Gli alberi sono il regno della ghiandaia (Garrulus glandarius), cinciallegra (Parus major) e cinciarella (Parus caeruleus), che saltellano tra i rami insieme a gruppetti di vivaci codibugnoli (Aegithalos caudatus), mentre sulle chiome si vede la cornacchia grigia (Corvus corone coronix) e gli storni (Sturnus vulgaris) golosi delle bacche nere dell'edera.


Gheppio

Il fringuello (Fringilla coelebs) spesso gironzola lungo i sentieri in cerca di cibo, il varipinto cardellino (Carduelis carduelis) e il verdone (Carduelis chloris) fanno scorpacciate dei semi del cardo, invece il pettirosso (Erithacus rubecula) controlla il suo territorio gelosamente.
Non è raro ascoltare la tipica risata del picchio verde (Picus viridis), più raro è il picchio rosso maggiore (Dendrocopos major) ma il tambureggiare insistente sui tronchi degli alberi rivela la sua presenza. Durante la bella stagione arrivano il cuculo (Cuculus canorus) dal caratteristico verso, l'upupa (Upupa epops) dalla vivace livrea e la cresta erettile, l'averla piccola (Lanis collurio) che dall'alto delle siepi osserva le radure e il rigogolo (Oriolus oriolus).
Nel cielo piroettano i coloratissimi gruccioni (Merops apiaster) e la sterpazzolina (Sylvia cantillas) che vive tra le siepi. Ma tra tutti i "vacanzieri" spicca la raraghiandaia marina (Coracias garrulus) dal bel piumaggio azzurro. Sono stati osservati anche il bellissimo airone cinerino (Ardea cinerea) e la pavoncella (Vanellus vanellus).
Un'altra componente ornitologica assolutamente significativa, è quella dei rapaci. Il vicino comprensorio dei Monti della Tolfa è una delle zone d'Italia con la maggiore presenza di questi uccelli e alcuni di essi frequentano in particolare l'area occidentale.
Scrutando nel cielo si possono osservare mentre volteggiano agilmente il nibbio reale (Milvus milvus) tra le specie più rare d'Italia, il gheppio (Falco tinunculus), la poiana (Buteo buteo) ed il raro biancone (Circaetus gallicus), invece in estate arrivano il nibbio bruno (Milvus migrans) ed il falco pecchiaiolo (Pernis apivorus). Tra le specie notturne ci sono il barbagianni (Tyto alba), la civetta (Athene noctua), ecc.
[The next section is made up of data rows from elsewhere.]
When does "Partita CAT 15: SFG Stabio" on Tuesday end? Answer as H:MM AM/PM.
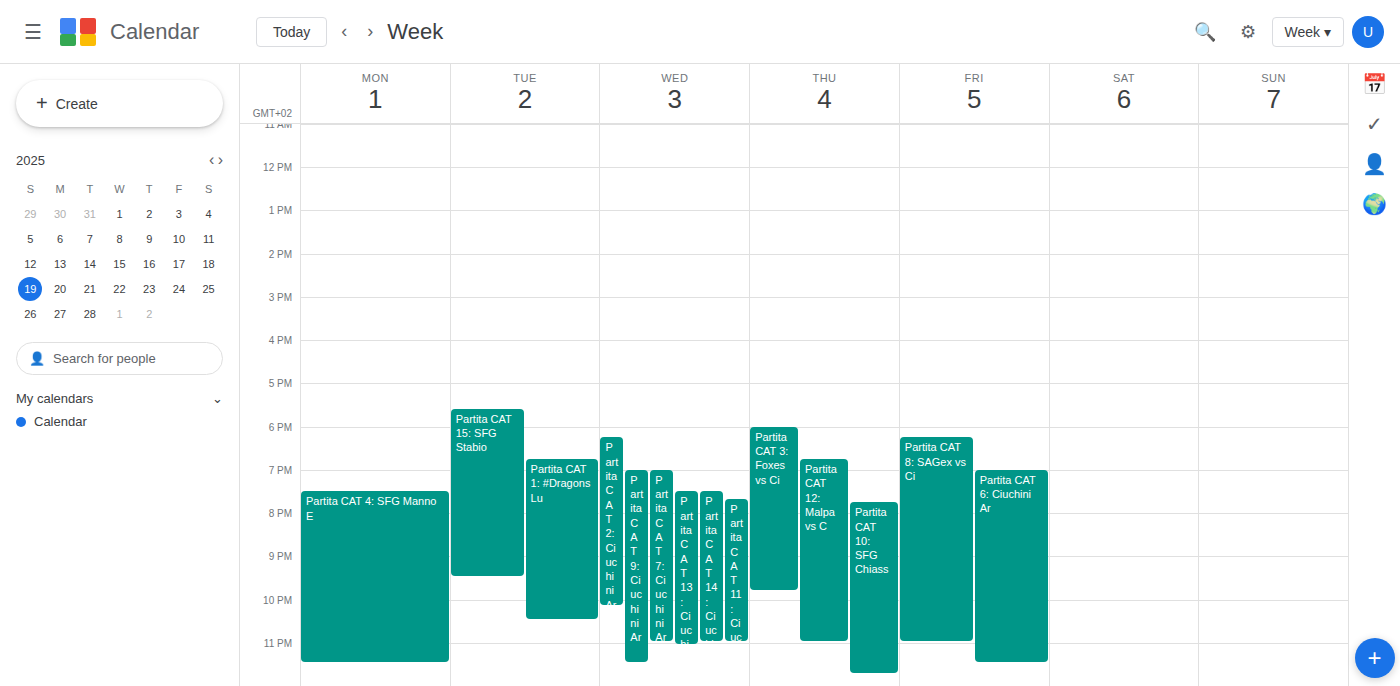
9:30 PM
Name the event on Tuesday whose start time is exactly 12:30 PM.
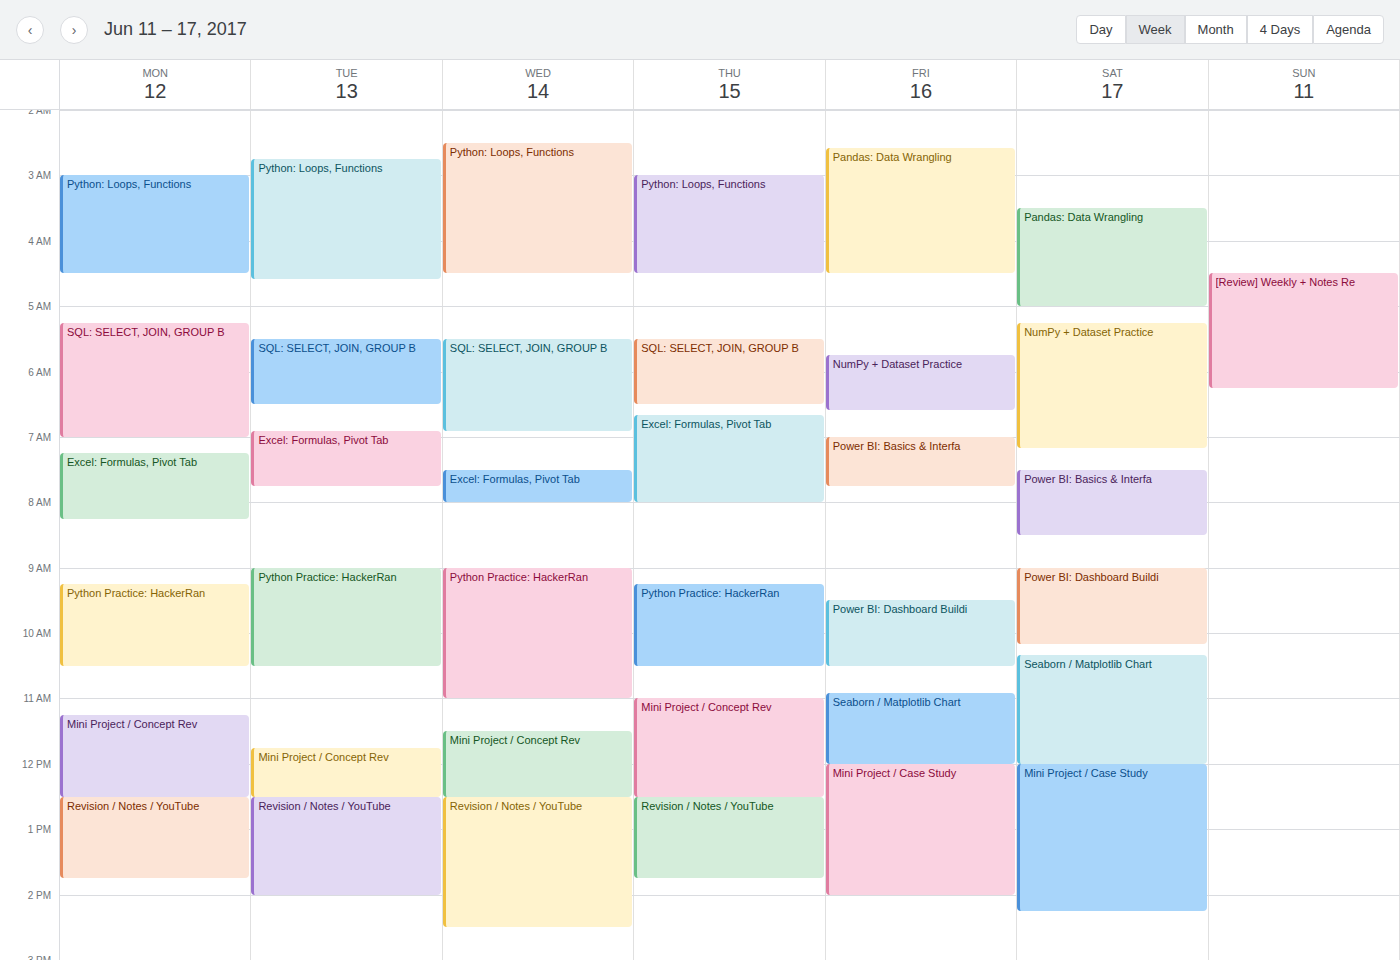
"Revision / Notes / YouTube"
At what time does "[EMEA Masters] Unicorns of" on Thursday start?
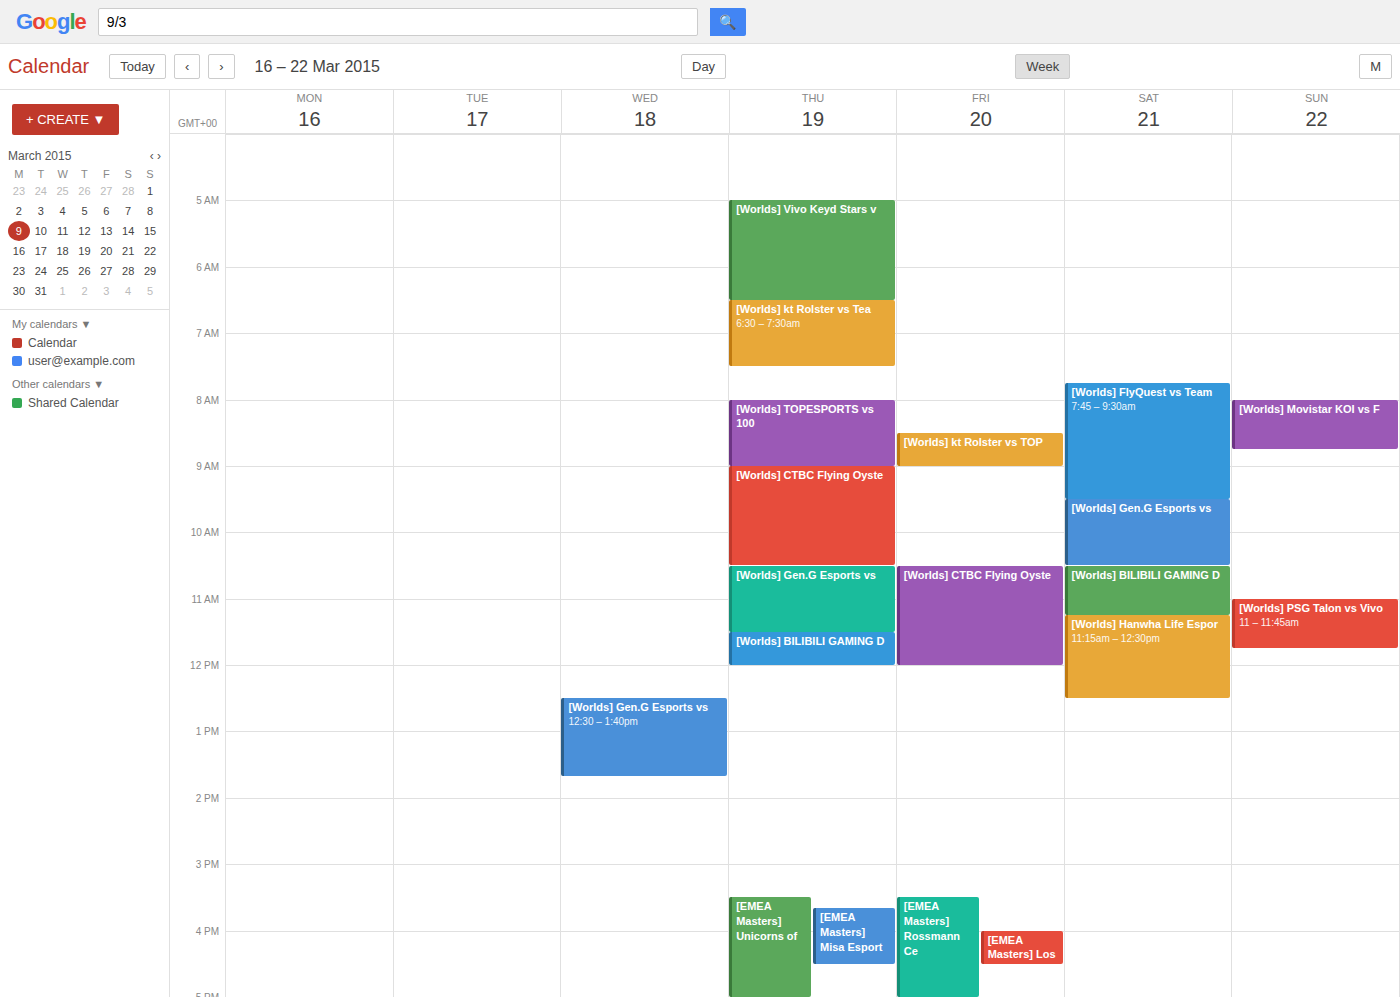
3:30 PM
Rettili e anfibi sono una fauna molto importante per i delicati processi ecologici degli ambienti naturali, perché sono un anello fondamentale della catena alimentare; tuttavia, per il loro aspetto e la fama non certo rassicurante, da sempre sono disprezzati e temuti.
Alcune specie sono presenti tra i quali la vipera (Vipera aspis), l'innocuo cervone (Elaphe quatuorlineata), la lucertola campestre (Podarcis sicula), il ramarro (Lacerta viridis) e la simpatica testuggine di Hermann (Testudo hermanni). Nei punti dove le acque dei ruscelli ristagnano, trovano rifugio la rana dalmatina (Rana dalmatina) e il tritone punteggiato (Triturus vulgaris).
In questi ambienti proliferano molti insetti tra cui le notonette (Notonecta glauca), e le libellule che si cibano delle larve di zanzara. Merita menzione anche la presenza del granchio di fiume (Potamon fluviale). Infine, negli ambienti umidi vivono moltissimi microrganismi impercettibili alla vista ma molto importanti per la vita acquatica.